Native American actors offended, walk off Sandler Western: report

Actor Adam Sandler leads Forbes' 2013 list of the most overpaid actors.
Kathy Kmonicek / Associated Press
Actor Adam Sandler leads Forbes’ 2013 list of the most overpaid actors.
Author
PUBLISHED: | UPDATED:

A number of actors walked off the set of Adam Sandler’s latest comedy on Wednesday.

According to the website Indian Country Today, a group of Native American actors, as well as a cultural advisor, refused to continue work on “The Ridiculous Six,” a Western produced by Netflix that is a spoof of “The Magnificent Seven.”

“The actors, who were primarily from the Navajo nation, left the set after the satirical western’s script repeatedly insulted native women and elders and grossly misrepresented Apache culture … (including) Native women’s names such as Beaver’s Breath and No Bra, (and) an actress portraying an Apache woman squatting and urinating while smoking a peace pipe, and feathers inappropriately positioned on a teepee.”
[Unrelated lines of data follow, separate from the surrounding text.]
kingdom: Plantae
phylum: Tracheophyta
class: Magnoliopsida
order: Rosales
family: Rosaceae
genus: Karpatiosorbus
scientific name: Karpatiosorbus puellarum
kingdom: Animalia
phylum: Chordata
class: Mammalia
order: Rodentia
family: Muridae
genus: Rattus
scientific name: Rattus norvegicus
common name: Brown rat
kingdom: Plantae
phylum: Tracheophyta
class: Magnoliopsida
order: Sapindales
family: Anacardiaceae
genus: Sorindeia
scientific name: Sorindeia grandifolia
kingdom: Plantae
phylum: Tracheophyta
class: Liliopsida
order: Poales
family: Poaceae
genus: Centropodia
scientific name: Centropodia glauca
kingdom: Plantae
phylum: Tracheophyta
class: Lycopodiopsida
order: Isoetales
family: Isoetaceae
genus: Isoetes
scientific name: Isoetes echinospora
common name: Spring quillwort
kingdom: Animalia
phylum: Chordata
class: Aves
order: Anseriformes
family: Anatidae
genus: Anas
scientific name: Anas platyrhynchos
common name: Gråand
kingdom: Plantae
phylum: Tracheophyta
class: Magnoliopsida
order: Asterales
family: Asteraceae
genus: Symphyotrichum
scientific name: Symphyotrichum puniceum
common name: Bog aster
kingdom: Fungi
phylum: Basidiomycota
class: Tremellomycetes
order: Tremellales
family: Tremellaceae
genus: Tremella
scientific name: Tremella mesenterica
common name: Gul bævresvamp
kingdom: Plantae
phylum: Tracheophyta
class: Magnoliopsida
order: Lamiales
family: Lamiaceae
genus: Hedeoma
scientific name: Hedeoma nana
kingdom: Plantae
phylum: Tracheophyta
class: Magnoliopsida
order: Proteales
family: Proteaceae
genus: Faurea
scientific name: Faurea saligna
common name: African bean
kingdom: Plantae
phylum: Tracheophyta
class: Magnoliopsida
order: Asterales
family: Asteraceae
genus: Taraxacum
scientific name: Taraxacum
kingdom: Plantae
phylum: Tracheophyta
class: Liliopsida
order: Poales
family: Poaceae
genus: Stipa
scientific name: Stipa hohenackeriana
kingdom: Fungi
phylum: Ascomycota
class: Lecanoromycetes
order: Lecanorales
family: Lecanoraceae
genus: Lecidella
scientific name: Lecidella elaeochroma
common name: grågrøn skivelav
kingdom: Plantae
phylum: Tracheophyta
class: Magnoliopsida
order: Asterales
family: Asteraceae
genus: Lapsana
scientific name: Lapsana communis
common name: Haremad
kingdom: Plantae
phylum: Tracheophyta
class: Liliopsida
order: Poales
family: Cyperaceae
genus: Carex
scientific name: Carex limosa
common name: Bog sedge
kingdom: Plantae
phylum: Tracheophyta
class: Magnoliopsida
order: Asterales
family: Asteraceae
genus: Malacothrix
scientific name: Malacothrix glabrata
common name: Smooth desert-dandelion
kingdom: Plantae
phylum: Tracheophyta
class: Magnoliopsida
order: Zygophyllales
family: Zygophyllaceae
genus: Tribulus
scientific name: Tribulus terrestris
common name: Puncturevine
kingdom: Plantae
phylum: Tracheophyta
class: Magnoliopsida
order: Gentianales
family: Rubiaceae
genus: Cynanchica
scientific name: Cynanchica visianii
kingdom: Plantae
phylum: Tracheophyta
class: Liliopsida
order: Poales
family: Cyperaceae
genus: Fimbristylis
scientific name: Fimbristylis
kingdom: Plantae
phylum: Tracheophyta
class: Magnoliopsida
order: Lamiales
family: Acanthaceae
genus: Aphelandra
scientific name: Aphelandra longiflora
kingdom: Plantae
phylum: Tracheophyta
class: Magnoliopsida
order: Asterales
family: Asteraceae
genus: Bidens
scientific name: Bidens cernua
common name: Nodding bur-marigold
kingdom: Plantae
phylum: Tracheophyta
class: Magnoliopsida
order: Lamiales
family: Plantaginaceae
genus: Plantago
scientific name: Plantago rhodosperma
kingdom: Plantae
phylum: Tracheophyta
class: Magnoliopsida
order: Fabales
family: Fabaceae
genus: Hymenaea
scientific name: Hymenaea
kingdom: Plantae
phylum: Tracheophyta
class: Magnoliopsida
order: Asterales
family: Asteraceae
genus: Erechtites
Sandler and his longtime collaborator Tim Herlihy wrote the script, and it co-stars Dan Aykroyd, Chris Parnell, Steve Buscemi, Taylor Lautner, Luke Wilson, Nick Nolte, Blake Shelton and Rob Schneider, among others.

Indian Country Today spoke with actor Loren Anthony, who said that he initially turned down a role in the movie but “agreed to take the job when producers informed him they had hired a cultural consultant and efforts would be made for tasteful representation of Natives.”

“I was asked a long time ago to do some work on this and I wasn’t down for it. Then they told me it was going to be a comedy, but it would not be racist. So I agreed to it but on Monday things started getting weird on the set,” he said.

David Hill, who is Choctaw, was also involved with the film and said the producers have reached out to talk things through.

“I hope they will listen to us,” he told Indian Country Today. “We understand this is a comedy, we understand this is humor, but we won’t tolerate disrespect. I told the director if he had talked to a native woman the way they were talked to in this movie — I said I would knock his a– out.”